The goal of TAIGA is to address several key problems in both high-energy gamma-ray astronomy and in cosmic ray physics. One of the most important problems of contemporary astrophysics and cosmic ray physics is to find the galactic sources where the elementary particles are accelerated till PeV energies, i.e. to find PeVatrons, emitting gamma-rays at the energy range of ~100 TeV. The really innovative feature of TAIGA, dedicated to the search for PeVatrons, is the planned coincident operation of the IACT(s) and HiSCORE. This combination shall allow us to arrive at a huge collection area of the order of several km2 at a very low cost. We plan to operate a single IACT with HiSCORE stations up to the shower impact distance of 600m. Currently it is not yet known how the IACTs operate in coincidence when their inter-telescope distance is well beyond 120m. There exist several Monte Carlo studies which, despite their non-completeness, predict that the telescopes could operate reasonably well till the inter-telescope distance of ~300m. At big heights the e± are still energetic and the Cherenkov light emission angle is larger or comparable to the multiple scattering angle. Most of this light will be impinging within a radius of < 150m from the shower core. When impact of a shower axis is beyond ~150m, most of the light is coming due to the multiple scattering of relatively low energy e± from low heights in a shower. Moreover, the measured light intensity is rapidly decreasing, so at a distance of ~300m there is about one order of magnitude less light than within ~150m.

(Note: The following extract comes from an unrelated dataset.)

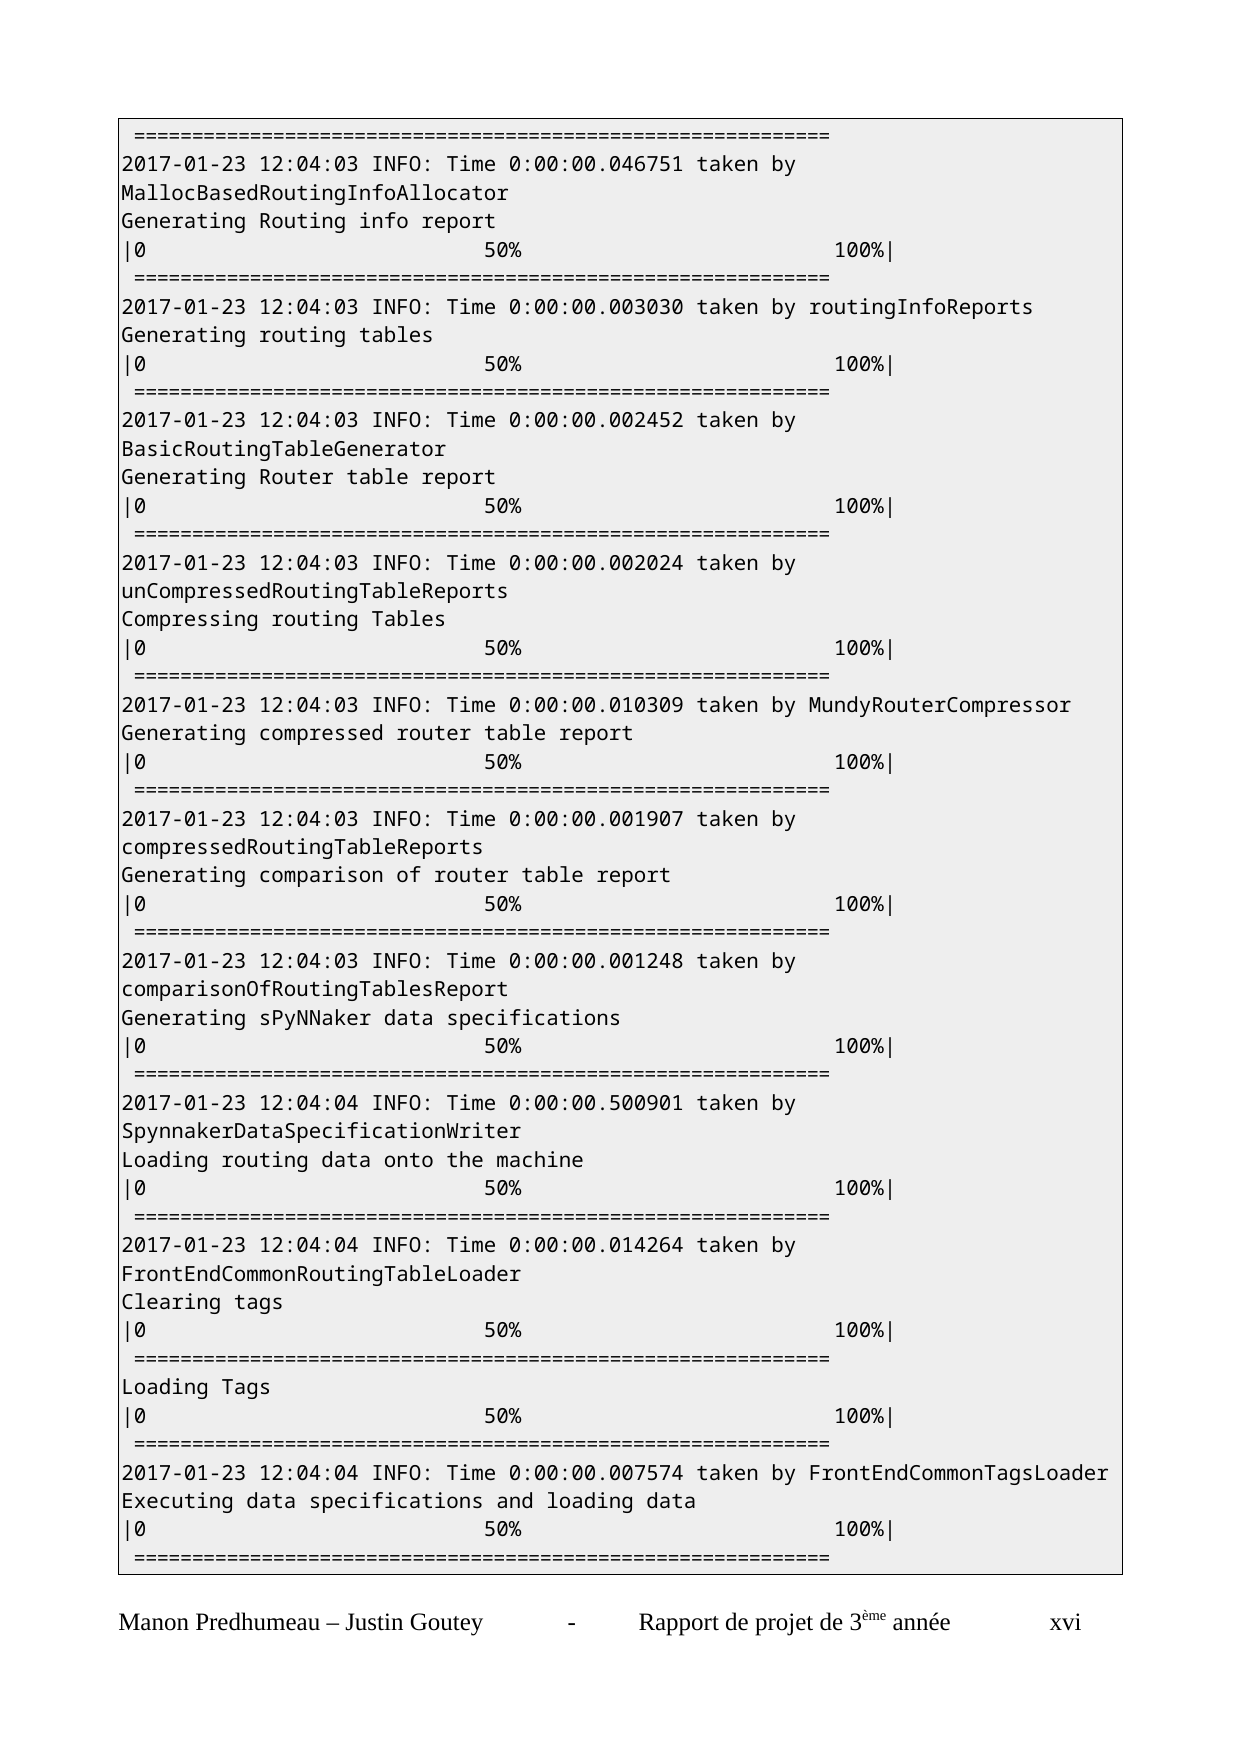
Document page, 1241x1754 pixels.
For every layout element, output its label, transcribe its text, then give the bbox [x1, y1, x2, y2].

Thus when the shower axis moves away from the telescope, the observed image has less and less photons and on top of that, it becomes progressively more truncated in height (i.e. the image parameter “length” becomes shorter and more “fuzzy”). This impacts the gamma-hadron separation power of the telescope.

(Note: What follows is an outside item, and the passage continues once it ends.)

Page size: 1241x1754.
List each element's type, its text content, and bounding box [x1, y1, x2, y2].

For large impact distances 300-600m we plan to recover this loss of discrimination power of the IACT by using the shower axis impact point and direction information measured by the HiSCORE detector.
The second telescope of TAIGA will be set at ~300m away from the first one. It will allow us to scan the impact parameter range, at least along the connection line of the telescopes, up to which distance the telescopes can collect showers and reliably analyze them.

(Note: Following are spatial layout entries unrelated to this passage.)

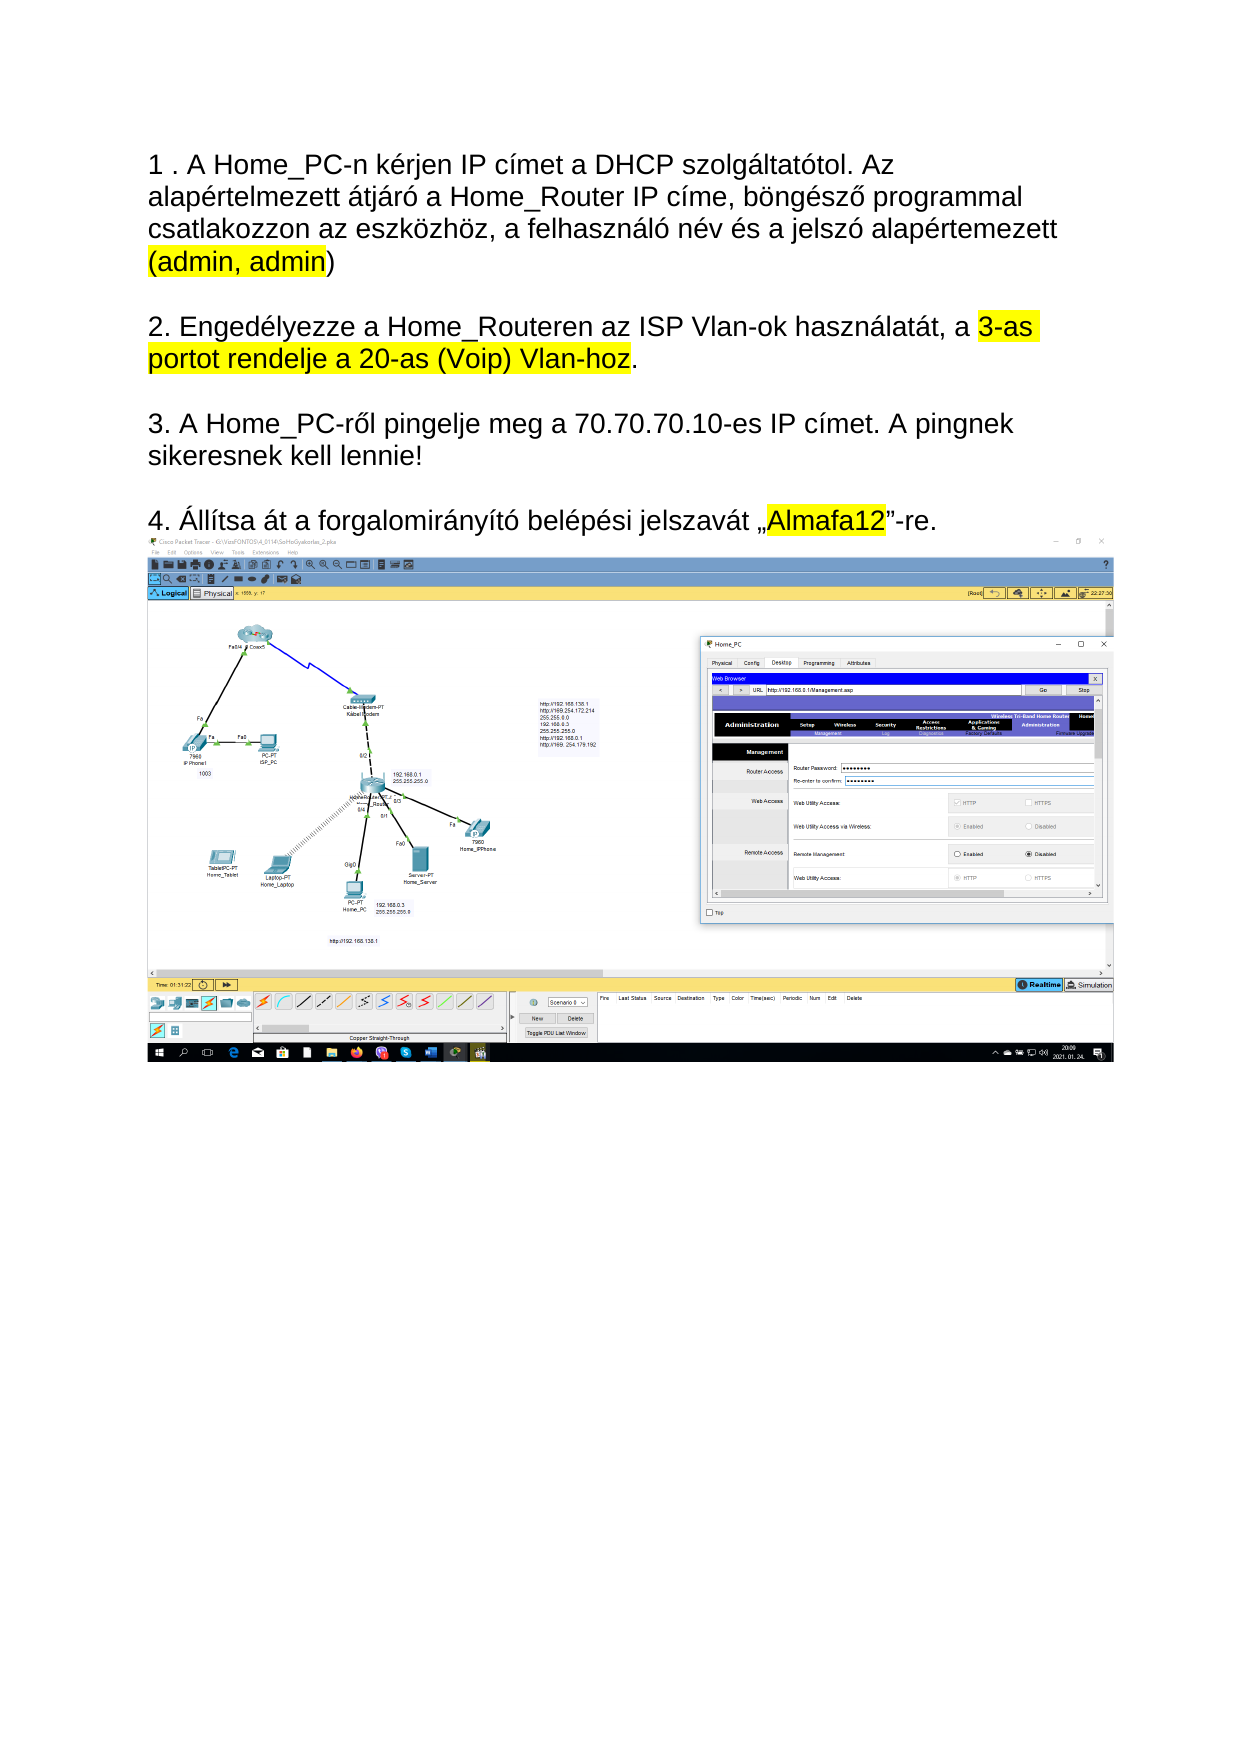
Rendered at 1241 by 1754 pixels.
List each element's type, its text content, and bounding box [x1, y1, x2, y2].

text 3. A Home_PC-ről pingelje meg a 70.70.70.10-es IP címet. A pingnek sikeresnek kell lennie! [148, 407, 1093, 472]
text 1 . A Home_PC-n kérjen IP címet a DHCP szolgáltatótol. Az alapértelmezett átjáró a Home_Router IP címe, böngésző programmal csatlakozzon az eszközhöz, a felhasználó név és a jelszó alapértemezett (admin, admin) [148, 148, 1093, 277]
text 4. Állítsa át a forgalomirányító belépési jelszavát „Almafa12”-re. [148, 504, 1093, 536]
text 2. Engedélyezze a Home_Routeren az ISP Vlan-ok használatát, a 3-as portot rendelje a 20-as (Voip) Vlan-hoz. [148, 309, 1093, 374]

Thus the simple cell of the discussed instrument can be seen as a single IACT telescope surrounded by a number of HiSCORE stations, especially at the large impact distances beyond 300m. Because of the low-cost and simplicity of the HiSCORE station, such an array has a promise of being a very cost-effective one.
We want to prove that with the 600m operational range of a single IACT surrounded by HiSCORE, we can arrive at a detector, providing a collection area in excess of ~1 km2 at high energies. Five such cells, for example, can cover an area in excess of 5.5 km2, which is a very reasonable size for measuring PeVatrons at ~100 TeV energies in a reasonably short time.
Note that our approach is in strong contrast with the currently planned or being under design experiments like, for example, the Cherenkov Telescope Array (CTA), where 50-70 Small Size (~4m in diameter) IACT Telescopes (SST) are planned to be built in Chile for measuring the PeVatrons and the estimated cost of this array is ~45-50.-MEUR.
The total cost of TAIGA, assuming a similar performance as the CTA SST array, will be at least one order of magnitude less.
In our presentation we are going to report on the status of TAIGA and about the first hints of a gamma-signal from a PeVatron candidate.